— EXERCISE DATA —
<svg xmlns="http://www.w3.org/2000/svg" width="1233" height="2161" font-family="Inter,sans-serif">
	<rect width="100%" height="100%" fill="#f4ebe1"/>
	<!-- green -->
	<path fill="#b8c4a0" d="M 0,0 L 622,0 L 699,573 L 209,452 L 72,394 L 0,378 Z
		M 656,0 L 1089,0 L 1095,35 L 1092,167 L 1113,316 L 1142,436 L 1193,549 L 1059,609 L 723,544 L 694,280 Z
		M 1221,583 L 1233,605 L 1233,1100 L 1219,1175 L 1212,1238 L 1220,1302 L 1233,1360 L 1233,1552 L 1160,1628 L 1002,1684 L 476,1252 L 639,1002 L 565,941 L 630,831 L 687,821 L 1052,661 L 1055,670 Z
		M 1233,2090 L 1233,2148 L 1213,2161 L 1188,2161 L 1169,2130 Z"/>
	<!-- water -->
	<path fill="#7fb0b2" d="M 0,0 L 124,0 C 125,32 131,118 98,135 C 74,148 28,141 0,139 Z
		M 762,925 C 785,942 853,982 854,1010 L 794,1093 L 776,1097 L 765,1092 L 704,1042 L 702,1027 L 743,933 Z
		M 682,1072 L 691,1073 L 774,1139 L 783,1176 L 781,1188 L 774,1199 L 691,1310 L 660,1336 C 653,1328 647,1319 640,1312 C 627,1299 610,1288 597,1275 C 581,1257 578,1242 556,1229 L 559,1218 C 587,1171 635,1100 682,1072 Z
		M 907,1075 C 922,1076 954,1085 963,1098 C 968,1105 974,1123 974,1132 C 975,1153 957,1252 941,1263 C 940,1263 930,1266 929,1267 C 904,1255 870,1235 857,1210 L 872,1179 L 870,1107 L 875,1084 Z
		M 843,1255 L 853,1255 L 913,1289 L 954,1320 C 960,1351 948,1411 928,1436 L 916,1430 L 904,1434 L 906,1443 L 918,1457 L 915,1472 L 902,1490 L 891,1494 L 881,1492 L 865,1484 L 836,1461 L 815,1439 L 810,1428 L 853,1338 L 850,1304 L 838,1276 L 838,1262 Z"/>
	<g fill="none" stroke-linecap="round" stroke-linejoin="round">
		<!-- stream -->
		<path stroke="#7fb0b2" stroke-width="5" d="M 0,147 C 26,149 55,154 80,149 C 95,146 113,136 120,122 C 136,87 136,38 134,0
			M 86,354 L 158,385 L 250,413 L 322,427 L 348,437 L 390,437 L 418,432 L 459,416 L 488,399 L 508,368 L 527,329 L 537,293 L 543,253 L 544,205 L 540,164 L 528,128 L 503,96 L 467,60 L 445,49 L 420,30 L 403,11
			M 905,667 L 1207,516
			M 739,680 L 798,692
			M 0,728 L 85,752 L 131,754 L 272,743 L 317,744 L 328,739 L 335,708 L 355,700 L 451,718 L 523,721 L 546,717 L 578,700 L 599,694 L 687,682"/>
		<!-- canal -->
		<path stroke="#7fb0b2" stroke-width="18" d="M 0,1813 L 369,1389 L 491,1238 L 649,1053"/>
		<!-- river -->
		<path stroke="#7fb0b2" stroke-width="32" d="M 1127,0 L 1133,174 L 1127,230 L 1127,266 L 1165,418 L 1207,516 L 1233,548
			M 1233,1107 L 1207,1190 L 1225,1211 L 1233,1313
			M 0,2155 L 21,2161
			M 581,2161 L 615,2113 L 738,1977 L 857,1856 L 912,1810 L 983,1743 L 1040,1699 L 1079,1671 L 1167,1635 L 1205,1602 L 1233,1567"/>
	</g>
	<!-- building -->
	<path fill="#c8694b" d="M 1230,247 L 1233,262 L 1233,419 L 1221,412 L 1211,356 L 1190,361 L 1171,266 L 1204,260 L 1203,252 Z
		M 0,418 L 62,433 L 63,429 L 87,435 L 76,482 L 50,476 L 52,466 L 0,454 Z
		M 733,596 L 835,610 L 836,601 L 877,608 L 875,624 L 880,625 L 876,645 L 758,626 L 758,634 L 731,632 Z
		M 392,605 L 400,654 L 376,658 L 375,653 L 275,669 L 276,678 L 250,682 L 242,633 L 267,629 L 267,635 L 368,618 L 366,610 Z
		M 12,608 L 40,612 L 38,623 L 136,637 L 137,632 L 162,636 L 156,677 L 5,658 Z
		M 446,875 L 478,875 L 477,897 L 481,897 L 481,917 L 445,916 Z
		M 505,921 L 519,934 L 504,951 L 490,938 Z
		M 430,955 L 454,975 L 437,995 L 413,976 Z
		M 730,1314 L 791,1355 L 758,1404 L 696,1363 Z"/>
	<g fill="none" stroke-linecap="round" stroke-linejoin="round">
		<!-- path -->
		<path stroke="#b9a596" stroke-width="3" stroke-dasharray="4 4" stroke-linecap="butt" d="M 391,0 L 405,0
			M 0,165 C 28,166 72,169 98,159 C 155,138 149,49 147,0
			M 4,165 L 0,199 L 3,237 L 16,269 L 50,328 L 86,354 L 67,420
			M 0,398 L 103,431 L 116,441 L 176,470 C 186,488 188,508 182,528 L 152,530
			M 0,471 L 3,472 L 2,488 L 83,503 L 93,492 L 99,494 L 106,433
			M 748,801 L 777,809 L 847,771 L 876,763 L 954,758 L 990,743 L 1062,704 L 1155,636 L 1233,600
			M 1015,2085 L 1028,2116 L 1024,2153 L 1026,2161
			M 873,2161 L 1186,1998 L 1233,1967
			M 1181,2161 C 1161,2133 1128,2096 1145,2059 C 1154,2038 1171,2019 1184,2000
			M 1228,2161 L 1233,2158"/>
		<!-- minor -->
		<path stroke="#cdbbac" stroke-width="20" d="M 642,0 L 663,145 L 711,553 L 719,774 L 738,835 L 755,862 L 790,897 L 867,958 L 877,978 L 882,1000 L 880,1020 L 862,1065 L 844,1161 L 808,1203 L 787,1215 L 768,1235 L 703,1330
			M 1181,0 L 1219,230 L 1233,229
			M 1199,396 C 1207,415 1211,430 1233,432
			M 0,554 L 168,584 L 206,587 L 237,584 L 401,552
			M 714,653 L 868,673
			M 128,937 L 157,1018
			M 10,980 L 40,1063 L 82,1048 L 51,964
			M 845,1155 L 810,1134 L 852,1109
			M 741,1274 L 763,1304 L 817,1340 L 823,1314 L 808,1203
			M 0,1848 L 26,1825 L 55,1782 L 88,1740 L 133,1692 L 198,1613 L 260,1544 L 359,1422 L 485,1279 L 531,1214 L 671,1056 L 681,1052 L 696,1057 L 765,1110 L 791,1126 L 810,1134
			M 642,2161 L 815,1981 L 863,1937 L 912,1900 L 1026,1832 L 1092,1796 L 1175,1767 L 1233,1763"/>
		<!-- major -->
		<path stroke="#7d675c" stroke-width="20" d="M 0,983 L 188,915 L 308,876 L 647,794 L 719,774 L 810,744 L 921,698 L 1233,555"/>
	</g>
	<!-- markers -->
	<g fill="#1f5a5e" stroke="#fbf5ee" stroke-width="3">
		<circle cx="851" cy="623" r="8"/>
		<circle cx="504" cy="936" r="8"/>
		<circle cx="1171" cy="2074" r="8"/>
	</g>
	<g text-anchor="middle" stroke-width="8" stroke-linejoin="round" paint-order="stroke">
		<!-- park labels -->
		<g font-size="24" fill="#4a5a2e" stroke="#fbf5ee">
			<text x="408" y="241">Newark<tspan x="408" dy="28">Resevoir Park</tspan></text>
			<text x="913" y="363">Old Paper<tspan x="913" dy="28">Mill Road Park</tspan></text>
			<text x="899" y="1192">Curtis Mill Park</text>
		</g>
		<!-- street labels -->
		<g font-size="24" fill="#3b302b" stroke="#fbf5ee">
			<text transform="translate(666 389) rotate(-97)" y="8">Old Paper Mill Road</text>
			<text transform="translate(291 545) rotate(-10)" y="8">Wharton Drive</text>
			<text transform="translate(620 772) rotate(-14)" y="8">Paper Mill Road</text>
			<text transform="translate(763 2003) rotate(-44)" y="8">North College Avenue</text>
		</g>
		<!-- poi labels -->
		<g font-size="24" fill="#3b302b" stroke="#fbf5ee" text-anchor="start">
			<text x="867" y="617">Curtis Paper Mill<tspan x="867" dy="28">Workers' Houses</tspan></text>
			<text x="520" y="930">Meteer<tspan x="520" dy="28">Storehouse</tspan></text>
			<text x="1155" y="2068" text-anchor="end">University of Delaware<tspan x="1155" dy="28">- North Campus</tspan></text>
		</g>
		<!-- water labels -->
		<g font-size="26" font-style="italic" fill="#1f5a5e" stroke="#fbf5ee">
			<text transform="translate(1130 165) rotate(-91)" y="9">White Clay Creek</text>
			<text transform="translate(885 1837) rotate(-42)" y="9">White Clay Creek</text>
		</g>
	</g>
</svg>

— TASK OBJECTIVE —
Keep both end lines and retype everything in the records above from the line containing "M 843,1255 L" through the line containing "136,87 136,38 134,0", exactly, with nothing else.

— TASK SOLUTION —
		M 843,1255 L 853,1255 L 913,1289 L 954,1320 C 960,1351 948,1411 928,1436 L 916,1430 L 904,1434 L 906,1443 L 918,1457 L 915,1472 L 902,1490 L 891,1494 L 881,1492 L 865,1484 L 836,1461 L 815,1439 L 810,1428 L 853,1338 L 850,1304 L 838,1276 L 838,1262 Z"/>
	<g fill="none" stroke-linecap="round" stroke-linejoin="round">
		<!-- stream -->
		<path stroke="#7fb0b2" stroke-width="5" d="M 0,147 C 26,149 55,154 80,149 C 95,146 113,136 120,122 C 136,87 136,38 134,0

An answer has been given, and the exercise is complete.